Part of the significance of all of this — of the revision, experimentation and debate found within the American state constitutional tradition — is that it is a powerful resource for thinking about our national constitution and the ways we might want to change it. As the legal scholar Sanford Levinson observed in “Framed: America’s 51 Constitutions and the Crisis of Governance,” “If one is trying to understand the realities of ‘American constitutionalism,’ it is essential to look beyond the U.S. Constitution to the many other constitutions that are part of the American political system.”
“Even if one accepts the proposition that constitutional federalism — that is, a state autonomy free from national government control — is only weakly protected by the national Constitution,” he continues, “there can be no doubt that many issues of great public importance are decided — or, not adequately confronted — within the states.” State constitutions, in other words, can provide another window into how the structure of government shapes its capabilities and horizons.

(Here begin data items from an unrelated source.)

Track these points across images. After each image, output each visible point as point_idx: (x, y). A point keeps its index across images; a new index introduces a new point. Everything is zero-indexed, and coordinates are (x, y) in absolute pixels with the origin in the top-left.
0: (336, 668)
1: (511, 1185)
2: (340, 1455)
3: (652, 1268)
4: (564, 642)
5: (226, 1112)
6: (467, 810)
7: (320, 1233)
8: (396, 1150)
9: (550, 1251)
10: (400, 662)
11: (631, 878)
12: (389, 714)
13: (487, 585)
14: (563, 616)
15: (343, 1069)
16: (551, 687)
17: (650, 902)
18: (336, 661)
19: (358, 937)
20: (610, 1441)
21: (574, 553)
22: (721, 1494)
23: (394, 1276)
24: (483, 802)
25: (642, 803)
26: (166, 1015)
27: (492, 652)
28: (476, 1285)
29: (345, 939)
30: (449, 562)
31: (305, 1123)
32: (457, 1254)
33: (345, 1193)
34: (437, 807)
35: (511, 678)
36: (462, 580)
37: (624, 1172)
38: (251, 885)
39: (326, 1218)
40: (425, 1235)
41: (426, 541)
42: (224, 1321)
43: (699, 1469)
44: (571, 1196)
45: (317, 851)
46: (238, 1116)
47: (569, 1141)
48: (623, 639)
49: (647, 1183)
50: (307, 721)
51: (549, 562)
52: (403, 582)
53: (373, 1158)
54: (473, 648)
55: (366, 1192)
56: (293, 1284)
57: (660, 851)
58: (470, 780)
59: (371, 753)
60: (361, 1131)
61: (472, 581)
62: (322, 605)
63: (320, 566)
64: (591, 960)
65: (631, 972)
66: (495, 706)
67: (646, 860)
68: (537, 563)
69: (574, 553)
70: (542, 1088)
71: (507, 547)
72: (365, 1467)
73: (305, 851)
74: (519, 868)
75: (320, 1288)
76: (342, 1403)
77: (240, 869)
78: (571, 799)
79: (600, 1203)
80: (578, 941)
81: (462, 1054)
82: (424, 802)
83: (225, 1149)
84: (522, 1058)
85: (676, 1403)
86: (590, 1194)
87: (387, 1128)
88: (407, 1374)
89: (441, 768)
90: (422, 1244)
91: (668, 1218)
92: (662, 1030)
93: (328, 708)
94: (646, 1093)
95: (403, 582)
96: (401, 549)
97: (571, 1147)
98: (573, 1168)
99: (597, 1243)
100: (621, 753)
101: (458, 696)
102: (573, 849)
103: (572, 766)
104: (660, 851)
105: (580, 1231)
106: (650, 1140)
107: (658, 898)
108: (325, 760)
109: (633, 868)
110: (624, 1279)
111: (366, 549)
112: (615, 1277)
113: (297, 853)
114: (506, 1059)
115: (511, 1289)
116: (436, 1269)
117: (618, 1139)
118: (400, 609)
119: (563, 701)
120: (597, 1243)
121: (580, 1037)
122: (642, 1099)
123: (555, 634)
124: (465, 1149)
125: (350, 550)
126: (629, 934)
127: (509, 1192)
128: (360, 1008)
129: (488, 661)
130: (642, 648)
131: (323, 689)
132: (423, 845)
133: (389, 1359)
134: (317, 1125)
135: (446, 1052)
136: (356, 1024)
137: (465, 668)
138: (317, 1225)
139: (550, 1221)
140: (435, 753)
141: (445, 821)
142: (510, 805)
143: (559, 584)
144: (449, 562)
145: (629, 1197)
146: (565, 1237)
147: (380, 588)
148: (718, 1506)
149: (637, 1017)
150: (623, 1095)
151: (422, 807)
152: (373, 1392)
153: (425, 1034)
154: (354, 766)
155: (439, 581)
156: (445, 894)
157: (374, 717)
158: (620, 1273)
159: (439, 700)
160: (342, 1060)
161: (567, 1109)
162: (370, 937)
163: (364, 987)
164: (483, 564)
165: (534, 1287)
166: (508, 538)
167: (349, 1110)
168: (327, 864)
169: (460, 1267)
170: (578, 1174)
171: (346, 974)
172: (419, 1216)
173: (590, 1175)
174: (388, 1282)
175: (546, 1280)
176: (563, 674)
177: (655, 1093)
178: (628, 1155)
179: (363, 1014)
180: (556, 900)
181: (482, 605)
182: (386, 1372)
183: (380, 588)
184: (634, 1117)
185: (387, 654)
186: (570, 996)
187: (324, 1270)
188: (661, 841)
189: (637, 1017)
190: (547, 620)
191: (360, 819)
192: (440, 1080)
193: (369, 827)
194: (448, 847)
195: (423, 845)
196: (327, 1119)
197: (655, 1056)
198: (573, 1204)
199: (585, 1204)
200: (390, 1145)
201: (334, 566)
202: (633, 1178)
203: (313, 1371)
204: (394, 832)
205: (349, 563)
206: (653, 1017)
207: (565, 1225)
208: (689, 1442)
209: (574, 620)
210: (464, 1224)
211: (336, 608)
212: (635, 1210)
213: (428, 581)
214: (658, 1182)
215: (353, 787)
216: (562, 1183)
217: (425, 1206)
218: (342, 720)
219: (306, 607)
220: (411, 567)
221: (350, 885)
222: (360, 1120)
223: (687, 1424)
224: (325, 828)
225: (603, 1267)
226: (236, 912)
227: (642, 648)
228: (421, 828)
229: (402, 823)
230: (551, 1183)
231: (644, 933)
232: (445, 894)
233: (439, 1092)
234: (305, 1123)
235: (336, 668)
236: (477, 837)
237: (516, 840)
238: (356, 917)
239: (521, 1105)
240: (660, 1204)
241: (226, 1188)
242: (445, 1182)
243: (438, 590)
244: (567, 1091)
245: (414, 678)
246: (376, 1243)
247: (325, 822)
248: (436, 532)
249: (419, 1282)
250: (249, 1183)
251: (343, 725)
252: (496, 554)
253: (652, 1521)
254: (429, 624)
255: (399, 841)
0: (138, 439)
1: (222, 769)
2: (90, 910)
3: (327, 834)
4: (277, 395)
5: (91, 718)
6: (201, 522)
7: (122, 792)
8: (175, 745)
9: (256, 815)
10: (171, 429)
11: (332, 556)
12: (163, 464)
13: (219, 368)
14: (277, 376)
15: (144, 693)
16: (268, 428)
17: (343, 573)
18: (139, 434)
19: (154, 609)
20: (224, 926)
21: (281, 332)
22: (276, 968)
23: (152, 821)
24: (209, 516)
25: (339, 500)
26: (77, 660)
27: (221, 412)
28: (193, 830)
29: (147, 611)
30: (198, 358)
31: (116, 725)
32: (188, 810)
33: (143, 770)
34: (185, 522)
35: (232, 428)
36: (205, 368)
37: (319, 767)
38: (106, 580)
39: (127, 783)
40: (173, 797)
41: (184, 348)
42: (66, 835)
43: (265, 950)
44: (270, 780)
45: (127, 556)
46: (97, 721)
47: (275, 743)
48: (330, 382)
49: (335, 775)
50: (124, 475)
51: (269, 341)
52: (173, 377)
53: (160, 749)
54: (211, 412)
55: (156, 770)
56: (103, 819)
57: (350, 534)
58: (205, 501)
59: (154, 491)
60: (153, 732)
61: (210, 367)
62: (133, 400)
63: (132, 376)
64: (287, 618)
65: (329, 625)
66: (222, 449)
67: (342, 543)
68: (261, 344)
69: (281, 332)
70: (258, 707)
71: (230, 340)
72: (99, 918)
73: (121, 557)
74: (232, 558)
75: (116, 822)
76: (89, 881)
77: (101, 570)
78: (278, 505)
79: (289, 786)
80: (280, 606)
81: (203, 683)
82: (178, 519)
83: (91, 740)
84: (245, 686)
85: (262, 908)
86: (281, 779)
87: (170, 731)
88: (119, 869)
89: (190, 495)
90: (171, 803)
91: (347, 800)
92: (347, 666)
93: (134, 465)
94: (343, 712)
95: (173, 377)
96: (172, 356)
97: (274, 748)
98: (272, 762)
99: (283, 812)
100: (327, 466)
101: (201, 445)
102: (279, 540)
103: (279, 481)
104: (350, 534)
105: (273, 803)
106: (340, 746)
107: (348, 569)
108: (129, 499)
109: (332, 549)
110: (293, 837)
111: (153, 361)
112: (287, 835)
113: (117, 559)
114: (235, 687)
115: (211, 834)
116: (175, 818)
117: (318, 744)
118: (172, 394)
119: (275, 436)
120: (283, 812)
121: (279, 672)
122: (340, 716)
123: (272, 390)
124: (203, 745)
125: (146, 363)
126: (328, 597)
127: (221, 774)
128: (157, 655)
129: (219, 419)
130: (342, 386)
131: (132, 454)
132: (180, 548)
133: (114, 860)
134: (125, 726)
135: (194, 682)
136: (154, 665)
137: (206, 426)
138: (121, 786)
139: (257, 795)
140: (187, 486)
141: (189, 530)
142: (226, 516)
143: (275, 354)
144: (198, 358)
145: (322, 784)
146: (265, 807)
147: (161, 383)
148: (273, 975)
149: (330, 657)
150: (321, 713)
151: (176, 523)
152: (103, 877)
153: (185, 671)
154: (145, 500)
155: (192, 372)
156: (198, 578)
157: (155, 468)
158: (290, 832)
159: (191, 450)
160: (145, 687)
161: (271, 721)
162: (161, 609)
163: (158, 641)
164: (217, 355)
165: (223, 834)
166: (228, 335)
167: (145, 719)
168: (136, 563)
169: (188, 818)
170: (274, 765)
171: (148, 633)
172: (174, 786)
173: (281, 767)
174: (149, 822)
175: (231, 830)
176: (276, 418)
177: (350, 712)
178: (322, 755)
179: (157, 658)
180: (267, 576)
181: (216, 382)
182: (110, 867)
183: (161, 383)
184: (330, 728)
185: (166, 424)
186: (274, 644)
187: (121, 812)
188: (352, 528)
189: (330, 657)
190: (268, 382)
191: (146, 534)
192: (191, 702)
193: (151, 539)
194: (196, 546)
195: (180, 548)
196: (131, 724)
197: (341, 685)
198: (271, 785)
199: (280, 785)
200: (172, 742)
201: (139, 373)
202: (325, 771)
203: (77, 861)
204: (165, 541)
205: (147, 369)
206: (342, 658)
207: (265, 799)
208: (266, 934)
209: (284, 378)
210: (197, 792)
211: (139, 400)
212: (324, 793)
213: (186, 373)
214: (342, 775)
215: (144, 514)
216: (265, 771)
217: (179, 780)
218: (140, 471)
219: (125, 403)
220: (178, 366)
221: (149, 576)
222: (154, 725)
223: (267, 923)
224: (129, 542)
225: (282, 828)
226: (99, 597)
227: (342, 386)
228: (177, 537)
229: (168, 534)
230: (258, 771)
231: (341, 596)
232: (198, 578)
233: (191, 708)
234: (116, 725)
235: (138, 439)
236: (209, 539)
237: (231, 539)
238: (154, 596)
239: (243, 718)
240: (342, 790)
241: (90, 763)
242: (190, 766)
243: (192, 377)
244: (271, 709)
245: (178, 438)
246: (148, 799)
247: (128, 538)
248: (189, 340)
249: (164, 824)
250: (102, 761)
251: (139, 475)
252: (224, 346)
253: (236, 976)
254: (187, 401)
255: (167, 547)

I’ve written a few times about the problem of constitutional stasis in the United States. Our system is stuck, and change is nowhere near on the horizon. And yet, it is still vital that we think about change: brainstorm about it, theorize about it and practice the skills we’ll need to eventually make it happen. Among those skills is the ability to deliberate with others, often very different others, as political equals.
Because of their flexibility, because of the frequency and relative ease with which they change, state constitutions and state constitution-making are valuable forums for practicing democracy. Even just reading and rereading the constitutional debates of years past — as I’ve done for this column — has given me some insight into what it might look like to deliberate with others on fundamental issues of political community.
This country needs serious change. And practice, as they say, makes perfect.